急に「UA値とは」「C値とは」なんて始めようとするから、ユーザーはそんな話はいらない、となるのです。
家づくりでよくある後悔の事例として、家を建てた人に聞いたアンケート結果で多い「断熱気密に関して不満」とか、
「イメージしていたのより住んでみたら寒かった」などの声を用意し、提示します。
そして、「弊社の建物ならこうはなりません・・・なぜなら~」とつなげるとスムーズに説明できそうな気がしませんか?

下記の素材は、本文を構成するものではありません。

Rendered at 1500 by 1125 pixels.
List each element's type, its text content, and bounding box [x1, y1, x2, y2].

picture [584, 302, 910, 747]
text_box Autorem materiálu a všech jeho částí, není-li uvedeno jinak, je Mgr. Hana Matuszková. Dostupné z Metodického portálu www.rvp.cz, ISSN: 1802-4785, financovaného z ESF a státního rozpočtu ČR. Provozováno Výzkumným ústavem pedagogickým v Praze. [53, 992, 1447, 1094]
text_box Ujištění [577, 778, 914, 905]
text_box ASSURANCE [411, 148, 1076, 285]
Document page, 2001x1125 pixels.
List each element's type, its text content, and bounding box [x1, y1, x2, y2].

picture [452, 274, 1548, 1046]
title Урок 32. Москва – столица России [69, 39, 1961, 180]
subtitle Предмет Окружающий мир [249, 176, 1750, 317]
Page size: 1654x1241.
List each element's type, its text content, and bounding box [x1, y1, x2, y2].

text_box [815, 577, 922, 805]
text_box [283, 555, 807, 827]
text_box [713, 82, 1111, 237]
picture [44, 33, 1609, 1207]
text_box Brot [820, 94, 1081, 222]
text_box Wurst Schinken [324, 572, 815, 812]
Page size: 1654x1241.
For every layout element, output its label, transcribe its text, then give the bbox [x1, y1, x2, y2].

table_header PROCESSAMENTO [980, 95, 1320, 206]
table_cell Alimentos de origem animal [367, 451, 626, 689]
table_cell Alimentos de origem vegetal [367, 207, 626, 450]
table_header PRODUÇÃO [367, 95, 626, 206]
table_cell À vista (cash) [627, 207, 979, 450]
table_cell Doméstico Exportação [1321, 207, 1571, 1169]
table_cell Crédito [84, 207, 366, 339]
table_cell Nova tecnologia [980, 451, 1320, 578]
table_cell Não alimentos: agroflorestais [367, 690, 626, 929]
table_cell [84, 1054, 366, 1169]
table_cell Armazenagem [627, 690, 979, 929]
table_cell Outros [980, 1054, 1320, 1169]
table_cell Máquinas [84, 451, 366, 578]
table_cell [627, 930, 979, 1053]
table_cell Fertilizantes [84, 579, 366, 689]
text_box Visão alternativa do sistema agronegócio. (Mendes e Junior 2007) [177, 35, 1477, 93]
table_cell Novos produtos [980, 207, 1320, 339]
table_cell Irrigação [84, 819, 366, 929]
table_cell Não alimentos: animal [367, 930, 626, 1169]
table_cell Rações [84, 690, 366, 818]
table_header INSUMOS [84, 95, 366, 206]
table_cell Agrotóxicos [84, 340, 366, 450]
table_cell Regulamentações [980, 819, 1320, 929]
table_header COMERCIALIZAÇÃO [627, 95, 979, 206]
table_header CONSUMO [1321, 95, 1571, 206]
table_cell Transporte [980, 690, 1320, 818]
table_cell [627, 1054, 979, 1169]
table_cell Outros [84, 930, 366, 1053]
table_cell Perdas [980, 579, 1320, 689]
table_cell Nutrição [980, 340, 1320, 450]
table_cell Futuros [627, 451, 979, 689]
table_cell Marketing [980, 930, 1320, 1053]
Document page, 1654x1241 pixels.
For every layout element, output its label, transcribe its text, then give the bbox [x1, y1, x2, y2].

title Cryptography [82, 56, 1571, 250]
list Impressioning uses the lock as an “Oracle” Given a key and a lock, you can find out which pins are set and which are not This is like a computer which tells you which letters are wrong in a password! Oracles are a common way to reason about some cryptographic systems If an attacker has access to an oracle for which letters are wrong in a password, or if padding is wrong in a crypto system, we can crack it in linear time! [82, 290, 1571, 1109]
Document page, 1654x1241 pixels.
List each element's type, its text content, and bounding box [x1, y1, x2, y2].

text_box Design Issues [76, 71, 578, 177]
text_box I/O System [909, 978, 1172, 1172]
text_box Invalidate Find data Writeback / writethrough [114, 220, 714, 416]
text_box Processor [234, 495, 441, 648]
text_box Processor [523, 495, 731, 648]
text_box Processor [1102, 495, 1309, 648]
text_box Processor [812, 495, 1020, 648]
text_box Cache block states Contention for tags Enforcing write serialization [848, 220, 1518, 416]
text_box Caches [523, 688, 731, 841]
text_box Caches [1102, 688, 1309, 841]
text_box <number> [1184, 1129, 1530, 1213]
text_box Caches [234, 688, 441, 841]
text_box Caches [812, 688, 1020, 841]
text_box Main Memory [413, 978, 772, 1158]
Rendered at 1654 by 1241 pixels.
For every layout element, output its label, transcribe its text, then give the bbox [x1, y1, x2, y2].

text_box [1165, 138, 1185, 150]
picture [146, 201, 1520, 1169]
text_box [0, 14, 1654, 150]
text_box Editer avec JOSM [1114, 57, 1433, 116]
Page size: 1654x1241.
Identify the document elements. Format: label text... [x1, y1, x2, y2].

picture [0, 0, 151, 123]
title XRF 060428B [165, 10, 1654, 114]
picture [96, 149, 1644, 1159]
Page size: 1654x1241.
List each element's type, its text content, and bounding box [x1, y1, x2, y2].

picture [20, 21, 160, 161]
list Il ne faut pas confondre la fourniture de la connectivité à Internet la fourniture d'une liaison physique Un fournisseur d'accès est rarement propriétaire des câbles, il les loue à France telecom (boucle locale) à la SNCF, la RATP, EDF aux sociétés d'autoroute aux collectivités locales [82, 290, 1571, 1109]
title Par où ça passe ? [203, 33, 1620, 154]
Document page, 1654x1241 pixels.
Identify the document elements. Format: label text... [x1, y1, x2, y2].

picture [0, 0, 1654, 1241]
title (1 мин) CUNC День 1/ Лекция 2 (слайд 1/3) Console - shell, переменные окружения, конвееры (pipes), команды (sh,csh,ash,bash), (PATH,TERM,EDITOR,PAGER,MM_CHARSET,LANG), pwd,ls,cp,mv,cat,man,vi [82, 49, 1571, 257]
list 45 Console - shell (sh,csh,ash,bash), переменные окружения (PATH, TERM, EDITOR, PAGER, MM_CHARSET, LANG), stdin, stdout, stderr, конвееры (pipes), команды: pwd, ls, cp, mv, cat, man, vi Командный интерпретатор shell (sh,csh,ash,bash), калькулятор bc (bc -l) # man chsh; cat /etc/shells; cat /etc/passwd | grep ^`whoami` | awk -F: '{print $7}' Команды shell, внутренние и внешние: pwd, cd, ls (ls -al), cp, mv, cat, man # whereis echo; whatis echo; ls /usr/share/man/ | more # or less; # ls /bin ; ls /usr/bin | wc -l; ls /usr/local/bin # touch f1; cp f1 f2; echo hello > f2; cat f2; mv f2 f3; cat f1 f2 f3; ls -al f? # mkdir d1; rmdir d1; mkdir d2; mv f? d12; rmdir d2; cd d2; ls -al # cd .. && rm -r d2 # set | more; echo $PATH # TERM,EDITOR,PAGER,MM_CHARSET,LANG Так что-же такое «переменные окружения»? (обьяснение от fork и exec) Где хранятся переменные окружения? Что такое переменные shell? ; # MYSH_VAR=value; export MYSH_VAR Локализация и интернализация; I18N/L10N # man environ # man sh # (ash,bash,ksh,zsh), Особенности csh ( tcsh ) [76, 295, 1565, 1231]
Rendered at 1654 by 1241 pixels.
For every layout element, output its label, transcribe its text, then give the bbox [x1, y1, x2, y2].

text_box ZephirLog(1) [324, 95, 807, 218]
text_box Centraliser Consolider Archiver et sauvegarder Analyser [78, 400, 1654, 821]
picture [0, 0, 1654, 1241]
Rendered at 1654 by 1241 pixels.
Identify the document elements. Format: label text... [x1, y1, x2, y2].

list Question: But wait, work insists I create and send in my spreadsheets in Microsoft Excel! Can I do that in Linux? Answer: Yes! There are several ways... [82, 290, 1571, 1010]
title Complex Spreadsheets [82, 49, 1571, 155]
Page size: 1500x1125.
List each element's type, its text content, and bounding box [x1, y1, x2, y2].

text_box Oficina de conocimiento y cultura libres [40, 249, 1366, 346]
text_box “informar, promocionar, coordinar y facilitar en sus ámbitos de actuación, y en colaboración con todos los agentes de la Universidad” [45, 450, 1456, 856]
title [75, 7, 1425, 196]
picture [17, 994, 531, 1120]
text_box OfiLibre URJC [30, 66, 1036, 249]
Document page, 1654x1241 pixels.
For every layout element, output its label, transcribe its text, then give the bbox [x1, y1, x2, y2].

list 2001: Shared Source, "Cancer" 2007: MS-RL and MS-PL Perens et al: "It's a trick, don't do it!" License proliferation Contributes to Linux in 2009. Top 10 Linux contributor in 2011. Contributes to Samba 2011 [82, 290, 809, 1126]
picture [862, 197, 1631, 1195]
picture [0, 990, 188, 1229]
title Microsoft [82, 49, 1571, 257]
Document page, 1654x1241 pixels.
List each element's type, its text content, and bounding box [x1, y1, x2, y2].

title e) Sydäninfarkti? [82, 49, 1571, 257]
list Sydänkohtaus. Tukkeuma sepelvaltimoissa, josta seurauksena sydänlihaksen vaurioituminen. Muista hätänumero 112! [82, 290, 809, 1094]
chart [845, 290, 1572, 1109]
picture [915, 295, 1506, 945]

「そして、後悔しないだけではなく○○がこんなに優れていて~~」と付加価値説明に移行しても良し。
一見、要望なさそうで、面倒そうな温熱プレゼンがフックになり得るというのはこのようなことです。
視点と言い方を変えれば、面倒が大事なポイントに変わる訳です。
この枠組みですが、図らずもスティーブジョブズさんの極意に通じるものがありまして、ご紹介します。
プレゼンの極意として、彼は①計画はアナログでまとめる、や②一番大事な問いに答えるなど、に続き
⑥敵役を導入する⑦正義の味方を登場させるという方法を挙げています。
彼の場合、適役は「マイクロソフト」で、正義の味方は「iMac」だったのですが、
ここに温熱を当てはめてみましょう。
例えば敵役は「後悔する断熱等級4の建物」で、
正義の味方は、「パッシブデザイン思想で十分考慮された自社のG2.5住宅」
というのはいかがですか?アレンジや肉付けはご自身の設計やコンセプトに置き換えてみていただいて。
ジョブズさん並みに共感を得られそうな気がしませんか?
「普通のプレゼン」と「ほんとうのプレゼン」の違い
ここで「普通の」プレゼンと「ほんとうの」プレゼンを比べてみます。
「ほんとうの」プレゼンの目的は、自社の温熱性能の良さを理解してもらい、
自社を選んでもらう大きなポイントとして認識してもらうことにあります。
ですのでユーザーに何をどのように、どの順番で話すか、そこにどんな意味を持たせるのかを慎重に考えたものになっています。
<導入> ◇普通のプレゼン → UA値とは、C値とは、うちの性能はこうでこうで・・・ ◆ほんとうのプレゼン → まずはインタビューで温熱リテラシーを探る
解説
一番大事なのは、「はじめに価値観を共有すること」です。 それにはユーザーがどのくらいの情報をお持ちかヒアリングからスタートします。 興味も知識もないユーザーにカタい話はもってのほかです。共感も価値観の共有もできていない段階で間違っても、 「UA値とは」「C値とは」「壁の中に断熱材が20cmも」などから始めてはいけません。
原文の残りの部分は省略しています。